9/21/14

The Shadow of the Wind

Author: Carlos Ruiz Zafon 
Pages: 487 
Publisher: Penguin 
Format: Paperback 
My Rating: 5 out of 5 stars

Summary (from Goodreads): Barcelona, 1945: A city slowly heals in the aftermath of the Spanish Civil War, and Daniel, an antiquarian book dealer’s son who mourns the loss of his mother, finds solace in a mysterious book entitled The Shadow of the Wind, by one Julián Carax. But when he sets out to find the author’s other works, he makes a shocking discovery: someone has been systematically destroying every copy of every book Carax has written. In fact, Daniel may have the last of Carax’s books in existence. Soon Daniel’s seemingly innocent quest opens a door into one of Barcelona’s darkest secrets--an epic story of murder, madness, and doomed love.





My Summary: Following the death of his mother, Daniel's father reveals an ancient secret: a library hidden in the depths of Barcelona, known to a choice few as "The Cemetery of Forgotten Books". As a new member, Daniel is tasked with picking one novel from the library that he must swear to protect and guard for the rest of his life. Daniel chooses The Shadow of the Wind by Julian Carax - a tiny,  seemingly unassuming novel that sets him off on an adventure encompassing fifty years of mystery, intrigue, and suspicion. 

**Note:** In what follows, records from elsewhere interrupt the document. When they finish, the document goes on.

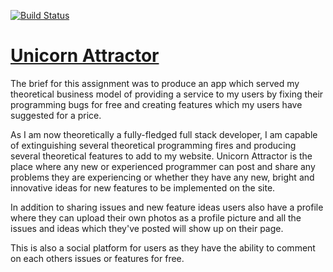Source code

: [![Build Status](https://travis-ci.org/itoulou/unicorn-attractor.svg?branch=master)](https://travis-ci.org/itoulou/unicorn-attractor)

# [Unicorn Attractor](https://unicorn-attractor-tou.herokuapp.com/)

The brief for this assignment was to produce an app which served my theoretical
business model of providing a service to my users by fixing their 
programming bugs for free and creating features which my users have suggested 
for a price.

As I am now theoretically a fully-fledged full stack developer, I am capable of
extinguishing several theoretical programming fires and producing several 
theoretical features to add to my website. Unicorn Attractor is the place where
any new or experienced programmer can post and share any problems they are experiencing 
or whether they have any new, bright and innovative ideas for new features to be
implemented on the site.

In addition to sharing issues and new feature ideas users also have a profile
where they can upload their own photos as a profile picture and all the issues
and ideas which they've posted will show up on their page.

This is also a social platform for users as they have the ability to comment
on each others issues or features for free.

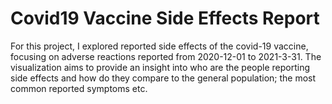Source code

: # Covid19 Vaccine Side Effects Report

For this project, I explored reported side effects of the covid-19 vaccine, focusing on adverse reactions reported from 2020-12-01 to 2021-3-31. The visualization aims to provide an insight into who are the people reporting side effects and how do they compare to the general population; the most common reported symptoms etc.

Someone is set on destroying every single copy of Julian Carax's work, and it seems as if nothing will stop them. 

My Thoughts: I may be a little late to this party, but oh my goodness this book was AMAZING. I adored every second I spent delving into the twisted world of The Cemetery of Forgotten Books and 1950s Barcelona. 

I loved the darker, grittier side of Barcelona we got to see through Daniel's eyes, The entire novel had a very gothic feel which fit perfectly with the story Zafon was spinning for the reader. The darker atmosphere made for an even more engaging, gripping read. Every word was reminiscent of prose; you can feel the author's love of words spilling from the page.

Carlos Ruiz Zafon is a master storyteller. He weaved this entire thing together so seamlessly that by the end, I had no idea whose story I was reading: Julian Carax's or Daniel's. I loved the parallels drawn between Julian and Daniel, and the way that Barcelona itself seemed to be included in the varied cast of characters. The whole novel was magic. 

Final Thoughts: I definitely wholeheartedly recommend this novel to fans of gothic literature - especially those who enjoyed novels like The Thirteenth Tale by Diane Setterfield.